ATLANTA — Physician Elisabeth Hesse is training for the kind of job they make movies about.

Hesse is a Moses Lake native and 2001 graduate of Moses Lake High School. She is one of 70 to 80 people nationwide selected for the 2017 class of Epidemic Intelligence Service officers.

The two-year program is taught by the Centers for Disease Control.

In fact, the 1995 film “Outbreak” was the fictional story of an EIS investigation. “So yes, it is a job they make movies about, literally,” she said.

The job is “essentially to respond to disease outbreaks,” she said. In her training she will be focusing on immunization safety.

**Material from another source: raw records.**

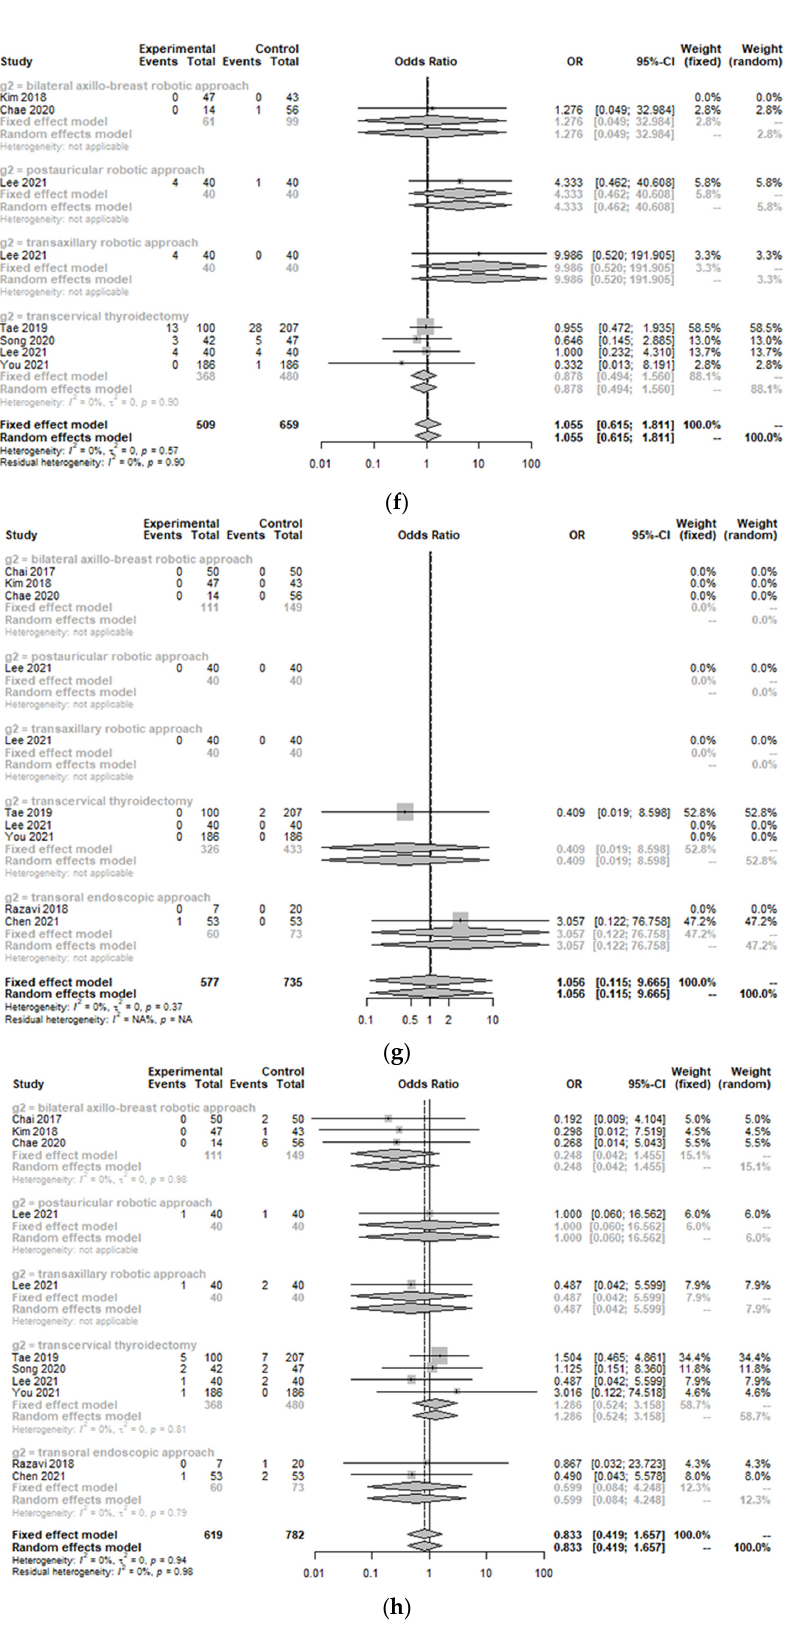
Figure 4. Forest plot for standard mean difference in complications (hematoma ( a ), flap perforation ( b ), permanent hypoparathyroidism ( c ), temporary hypoparathyroidism ( d ), postoperative infection ( e ), seroma ( f ), permanent vocal cord palsy ( g ), and temporary vocal cord palsy ( h )) (total: number of participants per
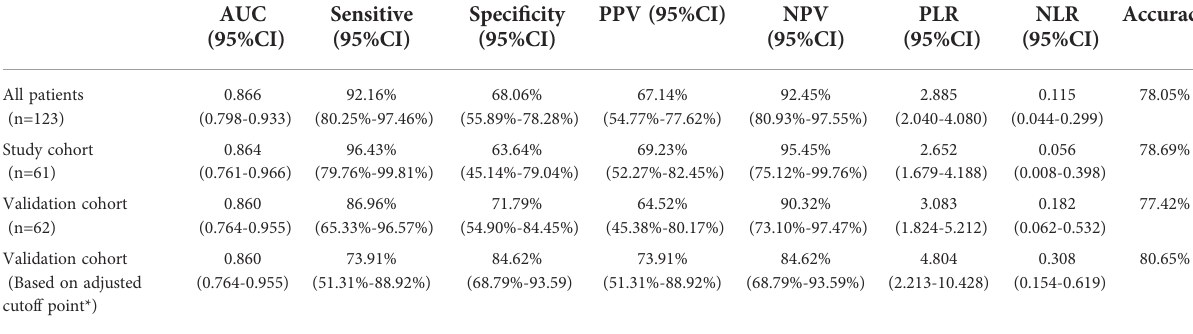
TABLE 2 Diagnosis performance of the QFT-GIT and adjusted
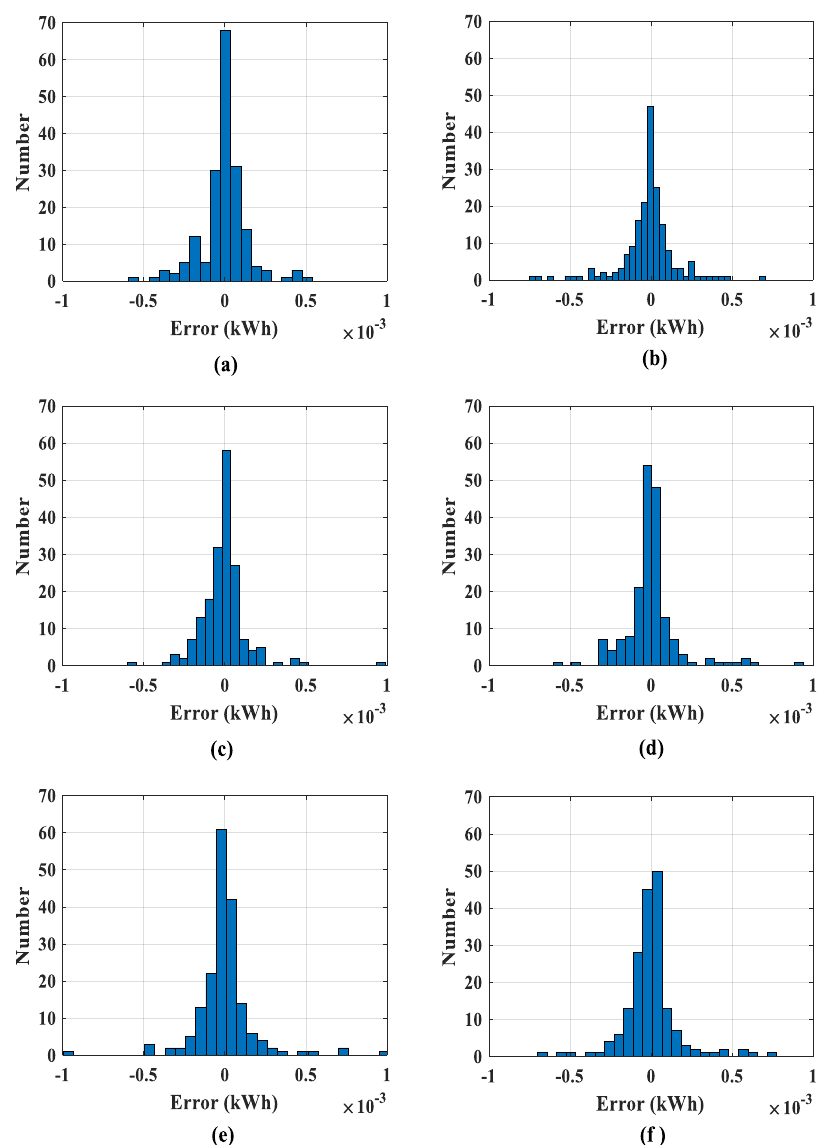
Figure 7. The error distribution of wavelet-ANFIS and ANFIS with 18 input patterns: ( a ) 10 min ahead forecasting using wavelet-ANFIS model; ( b ) 10 min ahead using ANFIS model; ( c ) 30 min ahead forecasting using wavelet-ANFIS model; ( d ) 30 min ahead using ANFIS model; ( e ) 60 min ahead forecasting using wavelet-ANFIS model; ( f ) 60 min ahead using the ANFIS model.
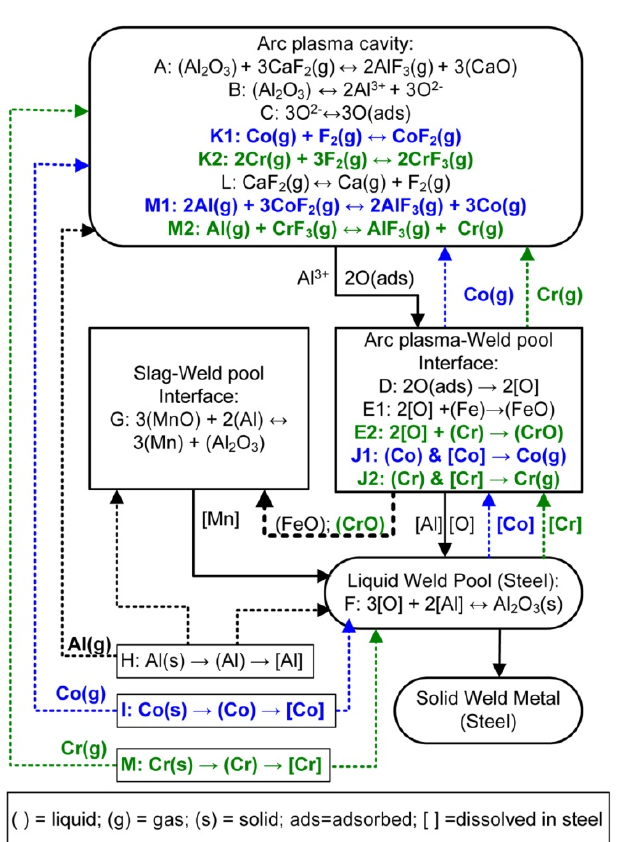
Figure 11. SAW reaction flow diagram with Al, Co and Cr powder additions.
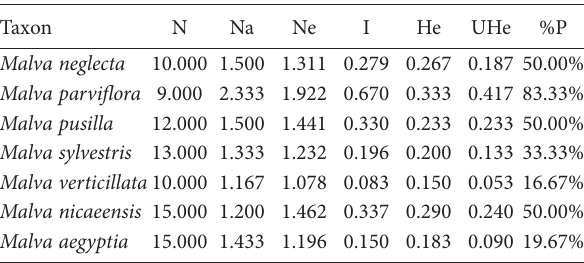
Table 3. Genetic diversity variables of Malva (N = number of sam- ples, Na= number of different alleles, Ne = number of effective alleles, I= Shannon’s information index, He = gene diversity, UHe = unbiased gene diversity, P%= percentage of polymorphism in popu- lations).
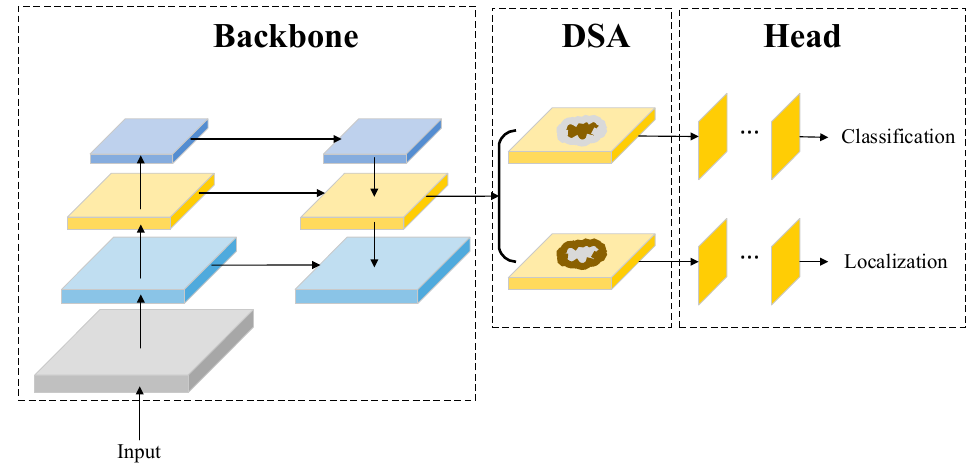
Figure 2. The network architecture of DSANet object detection model. DSANet is based on RetinaNet and includes three modules: backbone network module, DSA module and head network module. Compared with RetinaNet, DSANet adds a DSA module between backbone network and head network. DSA uses the self-attention mechanism to learn suitable features for tasks. It includes two branches, and each branch is unique to each task.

Vaccines, of course, go through extensive testing before they are approved for general use. But even the most extensive testing and trials can’t anticipate every reaction of every potential patient. Hesse cited Guillain-Barre Syndrome as an example. It’s a rare disease – about two cases for every 100,000 people – that attacks the nervous system. In rare cases, this disease has been associated with flu vaccinations.

“You don’t see these rare outcomes until after the virus has hit the market,” she said. It will be her job to figure out if a vaccination caused a reaction, and if the answer is yes, how it may have happened.

Anybody, physician or otherwise, can report a possible vaccination reaction, Hesse said, and data comes in from all over the country. The EIS teams analyze to the data to find incidents that could justify further investigation.

The EIS program gets a lot of applications, but 70 to 80 people are accepted each year, said Alex Lampasona, public affairs officer for the CDC. Hesse said she heard about the program before she entered medical school at Ohio State University. “It was one of those things that was always in the back of my mind.”

Hesse said a career in medicine was always her goal. “I always wanted to be a doctor, as far back as I can remember." She was on the Science Olympiad team at Frontier Middle School and placed in national competition. She credited her MLHS biology and chemistry teachers with supporting her interest in science.

The aspect of medicine that really attracted her, she said, was the idea of keeping people from getting sick, rather than treating them after they are sick. That increased her interest in a career in public health.

She joined the U.S. Army, which allowed her to go medical school; her residency was at the Walter Reed National Military Medical Center. She served on active duty from 2009 to 2017, following disease around the world, from Africa to Ukraine, Kuwait to South America. Her job was to teach techniques to improve public health, and assess the possibility of disease on U.S. Army bases.

She completed her active duty service earlier this year and joined the U.S. Public Health Service.

The work is both challenging and “very interesting,” she said – and very demanding. She might stay with the CDC when the two-year program is completed, or work for another public health agency, she said.